1. I could incorporate them into the bench itself, but this seems foolish as they are likely to get nicked and dinged.
2. I could store them on my back bench, but again the traffic between benches is pretty likely to damage them. 
3. I could store them on my rolling cart, but that means reengineering it to add real estate to the top, a good move, but not scalable, I'd have to do it again as the collection grew.

Help me out by showing me your handtool storage solutions, what do you like, what would you change? I have a lot of planes and saws, and tons of marking and measuring tools. I store them all in a six drawer mechanics tool box, like this one but I am growing out of that fit and need to do something else.

I have no qualms about a quick and dirty solution, nor would I balk at an heirloom build, I just need to organize.


----------



## JayT (May 6, 2012)

Is your bench near a wall? I use a French cleat system all over the shop and just make holders for the various tools as needed. It's relatively simple, effective and can be rearranged depending on project.

Hand planes have a till that hangs on the French cleats



That works for near the wall. If my bench was in the middle of the shop, I would probably build in a drawer base to store the commonly used hand tools.


----------



## johnstoneb (Jun 14, 2012)

do a search for tool storage It should bring up a lot of potential solutions.


----------



## rwe2156 (May 7, 2014)

What, someone who doesn't have problems with tools rusting?

Do you live in Arizona or something?

I store mine in a sealed cabinet with a can of DampRid always freshly standing by…....


----------



## ChefHDAN (Aug 7, 2010)

I'm at the point I'm trolling CL for rolling toolboxes. I've lost so much potential storeage from having pegboard I can't stand it. As soon as I can find a decent deal, the peg board is coming down for more shelves or cabinets.


----------



## HornedWoodwork (Jan 28, 2015)

That's the kind of thinking I'm after JayT. I'll have to inspect that closely and see where it goes from there.

rwe2156 I have a pretty low humidity environment but to be on the safe side I store them in the tool box with a lot of desiccant.


----------



## TheFridge (May 1, 2014)




----------



## HornedWoodwork (Jan 28, 2015)

Fridge, das nice!, out of the way but close at hand…ever catch an ankle on the totes or irons?

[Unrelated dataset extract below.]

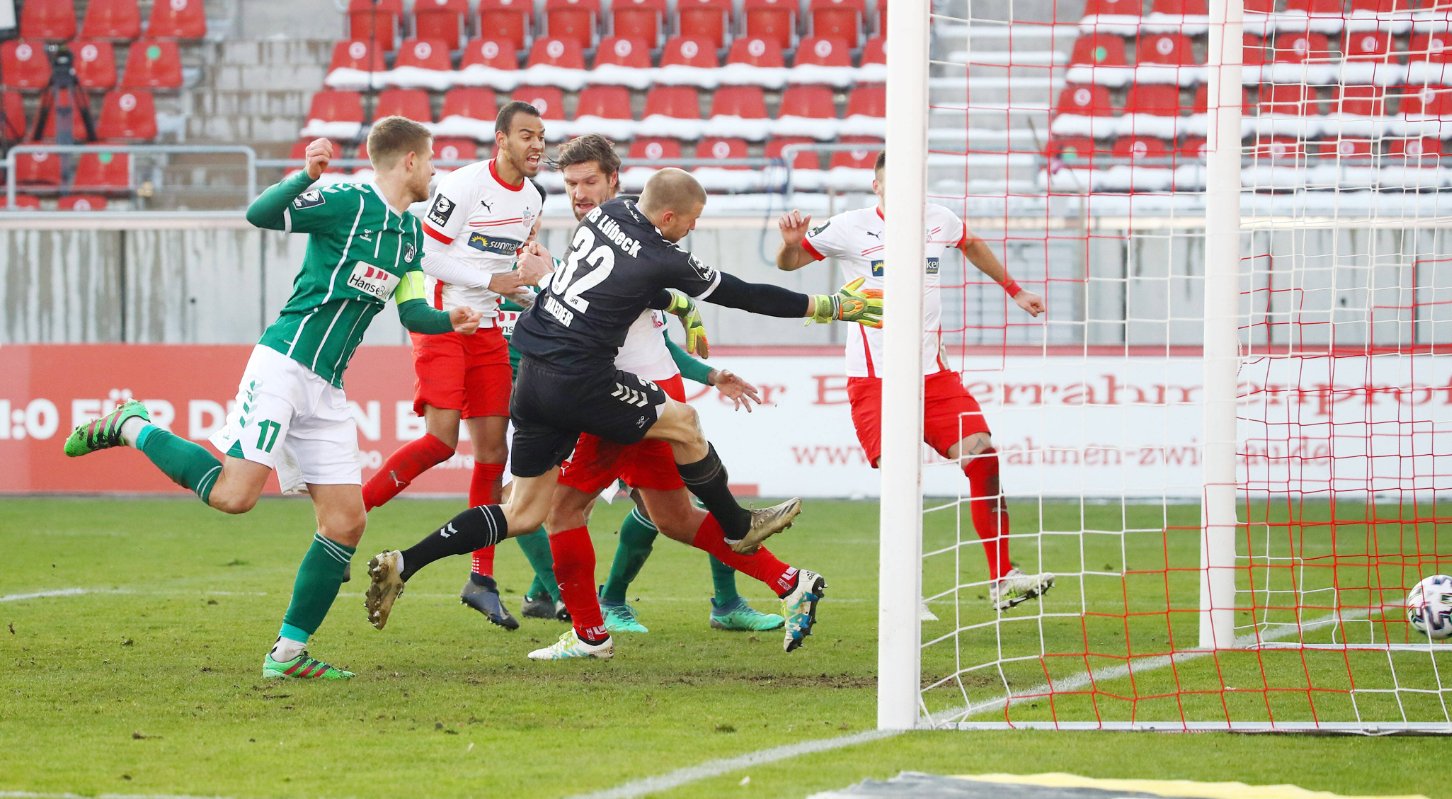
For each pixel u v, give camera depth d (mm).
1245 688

Also that's a wicked benchtop, looks like a quilt.


----------



## JayT (May 6, 2012)

Make sure you check out BigRedKnothead's French Cleat Wall as well. His is much more furniture/heirloom grade than what I've done. I hope to do something similar, but wasn't going to put the effort in, yet, when I plan to build a new garage and shop in the next couple of years.

He also has a really nice plane till


----------



## TheFridge (May 1, 2014)

Haven't yet. Thanks bud. It came out well I think.


----------



## tomclark (Feb 16, 2010)

Just make a custom tool box to suit your needs. They don't have to be real fancy, but they are priceless when it comes to keeping your tools right where you need them.


----------



## Holbs (Nov 4, 2012)

You are in the same boat I am in: arriving at that point in time when the need for tool storage is needed. As all have said above, it is now your time to do a cabinet project. It shall lead you down the fun path of cabinet carcass construction, face frames, doors, etc. "Fun" path aka wood working knowledge that will be highly beneficial to you down the road for all sorts of projects.


----------